(Machine-readable electronics designs)
◆ ◆ ◆ ◆
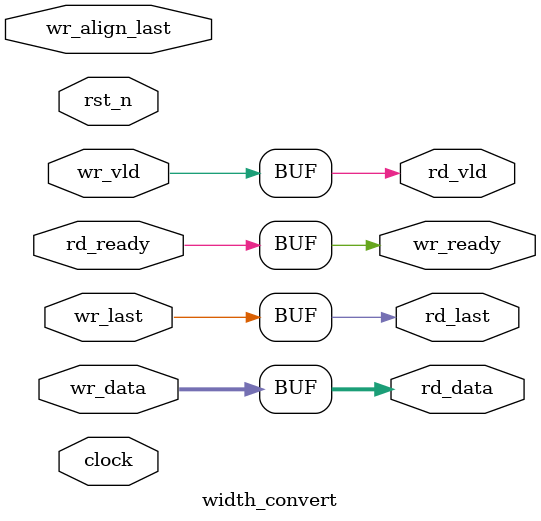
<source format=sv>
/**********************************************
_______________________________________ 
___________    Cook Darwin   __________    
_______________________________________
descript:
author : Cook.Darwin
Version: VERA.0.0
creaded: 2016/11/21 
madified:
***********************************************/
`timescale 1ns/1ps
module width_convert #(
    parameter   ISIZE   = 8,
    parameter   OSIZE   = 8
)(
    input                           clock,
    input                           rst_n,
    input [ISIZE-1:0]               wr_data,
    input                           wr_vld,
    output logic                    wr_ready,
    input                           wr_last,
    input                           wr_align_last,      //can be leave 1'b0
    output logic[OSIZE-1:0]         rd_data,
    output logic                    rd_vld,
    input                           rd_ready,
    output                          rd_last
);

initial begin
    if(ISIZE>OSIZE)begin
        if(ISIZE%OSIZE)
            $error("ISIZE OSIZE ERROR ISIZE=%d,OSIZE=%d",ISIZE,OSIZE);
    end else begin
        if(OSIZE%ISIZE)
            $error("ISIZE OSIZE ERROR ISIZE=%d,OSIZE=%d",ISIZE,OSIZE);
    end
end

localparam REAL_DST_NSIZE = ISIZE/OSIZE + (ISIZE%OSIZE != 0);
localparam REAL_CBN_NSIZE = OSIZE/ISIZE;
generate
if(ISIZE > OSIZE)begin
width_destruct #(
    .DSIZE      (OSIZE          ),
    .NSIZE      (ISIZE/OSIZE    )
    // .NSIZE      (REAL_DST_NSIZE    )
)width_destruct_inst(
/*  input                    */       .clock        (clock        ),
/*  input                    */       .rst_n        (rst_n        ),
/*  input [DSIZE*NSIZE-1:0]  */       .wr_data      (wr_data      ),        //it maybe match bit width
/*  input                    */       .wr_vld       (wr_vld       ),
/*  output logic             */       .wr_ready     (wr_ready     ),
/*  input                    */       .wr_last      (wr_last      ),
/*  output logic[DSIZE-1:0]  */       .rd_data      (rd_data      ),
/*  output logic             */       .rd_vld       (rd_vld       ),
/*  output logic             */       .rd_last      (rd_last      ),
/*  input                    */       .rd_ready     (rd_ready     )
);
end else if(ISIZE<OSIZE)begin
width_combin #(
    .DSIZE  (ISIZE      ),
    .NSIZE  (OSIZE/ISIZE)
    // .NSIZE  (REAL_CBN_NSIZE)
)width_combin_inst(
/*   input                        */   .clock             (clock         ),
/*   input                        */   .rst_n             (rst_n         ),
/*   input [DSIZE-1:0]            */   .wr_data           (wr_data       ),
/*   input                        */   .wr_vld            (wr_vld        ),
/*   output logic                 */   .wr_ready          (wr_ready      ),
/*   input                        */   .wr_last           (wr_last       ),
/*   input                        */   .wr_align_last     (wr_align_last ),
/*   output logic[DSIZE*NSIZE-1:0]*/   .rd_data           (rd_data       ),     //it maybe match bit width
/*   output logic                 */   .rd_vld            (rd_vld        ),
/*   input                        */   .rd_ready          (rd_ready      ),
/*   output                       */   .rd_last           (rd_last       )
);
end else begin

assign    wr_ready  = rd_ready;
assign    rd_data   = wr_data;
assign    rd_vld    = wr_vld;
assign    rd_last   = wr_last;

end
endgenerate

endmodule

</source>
◆ ◆ ◆ ◆
* Task brief *
Produce an exact copy of the records above, leaving out the pictures.

* Response below *
<source format=sv>
/**********************************************
_______________________________________ 
___________    Cook Darwin   __________    
_______________________________________
descript:
author : Cook.Darwin
Version: VERA.0.0
creaded: 2016/11/21 
madified:
***********************************************/
`timescale 1ns/1ps
module width_convert #(
    parameter   ISIZE   = 8,
    parameter   OSIZE   = 8
)(
    input                           clock,
    input                           rst_n,
    input [ISIZE-1:0]               wr_data,
    input                           wr_vld,
    output logic                    wr_ready,
    input                           wr_last,
    input                           wr_align_last,      //can be leave 1'b0
    output logic[OSIZE-1:0]         rd_data,
    output logic                    rd_vld,
    input                           rd_ready,
    output                          rd_last
);

initial begin
    if(ISIZE>OSIZE)begin
        if(ISIZE%OSIZE)
            $error("ISIZE OSIZE ERROR ISIZE=%d,OSIZE=%d",ISIZE,OSIZE);
    end else begin
        if(OSIZE%ISIZE)
            $error("ISIZE OSIZE ERROR ISIZE=%d,OSIZE=%d",ISIZE,OSIZE);
    end
end

localparam REAL_DST_NSIZE = ISIZE/OSIZE + (ISIZE%OSIZE != 0);
localparam REAL_CBN_NSIZE = OSIZE/ISIZE;
generate
if(ISIZE > OSIZE)begin
width_destruct #(
    .DSIZE      (OSIZE          ),
    .NSIZE      (ISIZE/OSIZE    )
    // .NSIZE      (REAL_DST_NSIZE    )
)width_destruct_inst(
/*  input                    */       .clock        (clock        ),
/*  input                    */       .rst_n        (rst_n        ),
/*  input [DSIZE*NSIZE-1:0]  */       .wr_data      (wr_data      ),        //it maybe match bit width
/*  input                    */       .wr_vld       (wr_vld       ),
/*  output logic             */       .wr_ready     (wr_ready     ),
/*  input                    */       .wr_last      (wr_last      ),
/*  output logic[DSIZE-1:0]  */       .rd_data      (rd_data      ),
/*  output logic             */       .rd_vld       (rd_vld       ),
/*  output logic             */       .rd_last      (rd_last      ),
/*  input                    */       .rd_ready     (rd_ready     )
);
end else if(ISIZE<OSIZE)begin
width_combin #(
    .DSIZE  (ISIZE      ),
    .NSIZE  (OSIZE/ISIZE)
    // .NSIZE  (REAL_CBN_NSIZE)
)width_combin_inst(
/*   input                        */   .clock             (clock         ),
/*   input                        */   .rst_n             (rst_n         ),
/*   input [DSIZE-1:0]            */   .wr_data           (wr_data       ),
/*   input                        */   .wr_vld            (wr_vld        ),
/*   output logic                 */   .wr_ready          (wr_ready      ),
/*   input                        */   .wr_last           (wr_last       ),
/*   input                        */   .wr_align_last     (wr_align_last ),
/*   output logic[DSIZE*NSIZE-1:0]*/   .rd_data           (rd_data       ),     //it maybe match bit width
/*   output logic                 */   .rd_vld            (rd_vld        ),
/*   input                        */   .rd_ready          (rd_ready      ),
/*   output                       */   .rd_last           (rd_last       )
);
end else begin

assign    wr_ready  = rd_ready;
assign    rd_data   = wr_data;
assign    rd_vld    = wr_vld;
assign    rd_last   = wr_last;

end
endgenerate

endmodule

</source>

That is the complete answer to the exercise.